As a young child, I had a book full of Bible stories told in ways that were accessible to a young child. It wasn't literal, but it made me fall in love with the Bible. Not because it explained theology perfectly or articulated the dogma and doctrine of the church flawlessly, but because it gave me stories and culture. It gave me a shared language beyond just words, a way of communicating without needing to be perfectly articulate.

I think the point was to make me believe the stories to be perfectly factual, a sort of history lesson, but that's not what I got at all. It didn't matter whether any of the people I read about really lived; what mattered was that, suddenly, I could relate to people, I could connect. If Anne Frank wasn't "real," would mean that no one had ever lived through something like what she lived through? Of course not.

I am well aware that Harry Potter is not a factual story, but it is not the facts that inspire me or give me strength and courage, just as no historical fact in the Bible or The Diary of Anne Frank has ever inspired me or given me strength and courage.

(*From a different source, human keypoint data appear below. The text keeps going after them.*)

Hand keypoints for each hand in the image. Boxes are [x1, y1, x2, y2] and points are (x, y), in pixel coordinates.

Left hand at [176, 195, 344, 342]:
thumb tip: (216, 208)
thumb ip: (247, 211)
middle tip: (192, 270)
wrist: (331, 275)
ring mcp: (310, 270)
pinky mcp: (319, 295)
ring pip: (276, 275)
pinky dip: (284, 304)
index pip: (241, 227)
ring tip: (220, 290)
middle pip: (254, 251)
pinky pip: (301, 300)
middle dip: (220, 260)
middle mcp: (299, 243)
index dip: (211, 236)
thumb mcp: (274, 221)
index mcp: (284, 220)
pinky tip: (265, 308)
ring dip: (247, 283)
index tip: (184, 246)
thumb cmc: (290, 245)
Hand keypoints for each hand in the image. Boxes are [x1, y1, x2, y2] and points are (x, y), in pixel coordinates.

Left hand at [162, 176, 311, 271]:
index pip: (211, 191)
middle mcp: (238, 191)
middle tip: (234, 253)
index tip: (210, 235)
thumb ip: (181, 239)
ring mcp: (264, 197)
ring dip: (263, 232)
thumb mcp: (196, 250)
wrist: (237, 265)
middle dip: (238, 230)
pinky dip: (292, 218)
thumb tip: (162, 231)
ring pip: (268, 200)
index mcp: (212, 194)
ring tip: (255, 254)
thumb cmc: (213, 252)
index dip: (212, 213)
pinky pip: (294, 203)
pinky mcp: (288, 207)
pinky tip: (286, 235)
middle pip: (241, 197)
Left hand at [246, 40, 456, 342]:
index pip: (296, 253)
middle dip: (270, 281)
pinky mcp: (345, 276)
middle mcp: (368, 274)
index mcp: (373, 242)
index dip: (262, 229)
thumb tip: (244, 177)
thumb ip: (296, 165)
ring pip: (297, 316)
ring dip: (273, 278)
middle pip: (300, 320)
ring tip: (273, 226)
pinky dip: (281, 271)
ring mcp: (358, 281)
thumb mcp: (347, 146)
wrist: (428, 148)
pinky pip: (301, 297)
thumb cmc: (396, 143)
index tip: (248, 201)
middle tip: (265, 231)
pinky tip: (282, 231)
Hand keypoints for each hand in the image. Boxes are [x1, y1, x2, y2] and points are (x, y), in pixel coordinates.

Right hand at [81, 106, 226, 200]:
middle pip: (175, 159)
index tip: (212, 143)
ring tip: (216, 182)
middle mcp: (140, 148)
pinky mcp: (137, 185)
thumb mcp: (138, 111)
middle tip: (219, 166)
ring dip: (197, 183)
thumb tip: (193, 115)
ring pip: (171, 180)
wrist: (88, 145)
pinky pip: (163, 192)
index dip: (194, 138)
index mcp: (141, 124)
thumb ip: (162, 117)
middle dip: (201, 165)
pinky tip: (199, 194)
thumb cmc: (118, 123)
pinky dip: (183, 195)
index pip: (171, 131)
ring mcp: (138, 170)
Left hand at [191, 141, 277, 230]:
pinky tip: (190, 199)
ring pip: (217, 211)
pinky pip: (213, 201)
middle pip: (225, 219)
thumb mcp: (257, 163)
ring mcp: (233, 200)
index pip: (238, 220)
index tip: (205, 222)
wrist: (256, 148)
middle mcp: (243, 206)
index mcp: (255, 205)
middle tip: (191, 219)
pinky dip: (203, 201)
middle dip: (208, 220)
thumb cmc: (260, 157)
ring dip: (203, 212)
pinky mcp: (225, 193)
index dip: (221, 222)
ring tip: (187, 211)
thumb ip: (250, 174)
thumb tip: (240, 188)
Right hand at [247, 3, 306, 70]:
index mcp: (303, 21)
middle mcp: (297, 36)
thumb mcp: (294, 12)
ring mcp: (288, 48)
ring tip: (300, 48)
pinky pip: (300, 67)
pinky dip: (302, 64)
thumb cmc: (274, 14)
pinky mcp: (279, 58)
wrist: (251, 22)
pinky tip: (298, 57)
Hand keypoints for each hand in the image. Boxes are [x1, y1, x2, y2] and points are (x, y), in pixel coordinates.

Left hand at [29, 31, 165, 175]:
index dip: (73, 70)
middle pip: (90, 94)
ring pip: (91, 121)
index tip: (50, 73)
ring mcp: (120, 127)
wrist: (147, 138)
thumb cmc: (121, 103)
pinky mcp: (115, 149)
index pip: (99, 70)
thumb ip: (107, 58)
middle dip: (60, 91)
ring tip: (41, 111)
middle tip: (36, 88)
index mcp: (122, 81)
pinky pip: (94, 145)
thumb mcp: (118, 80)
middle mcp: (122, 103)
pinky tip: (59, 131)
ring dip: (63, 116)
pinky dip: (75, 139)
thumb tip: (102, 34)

It is the stories and the human experience that they articulate that fills my soul, that helps me connect to, understand, and explain the complexities of our confusing world.

I found myself trying to explain how something felt very recently, and it occurred to me how much being a part of a very specific community has helped me feel a little less hopelessly desperate to explain the things I just cannot. My community happens to be a church (though we've been accused of being nothing of the sort over the years, most recently after reading from the Qur'an [in both English and Arabic] and having Dr. Maher Hathout preach from our pulpit on a Sunday morning for Faith Shared), but what we share is not so much beliefs but stories, both the stories of our shared Biblical text and of our community's shared history.

Whether it is Jesus overturning the tables in the temple or our previous rector overturning tables in the greater Christian community when he blessed the union of two people of the same sex for the first time in our church nearly 20 years ago, the Saturday after I was born, or Moses asking, "Who am I?" when called to the unfathomable purpose of leading the Israelites out of Egypt, I am surrounded in rich stories, not just facts, dogmas, or "souls saved" quotas.

It's so much easier to deal with struggle when you have such rich, shared stories with which to connect.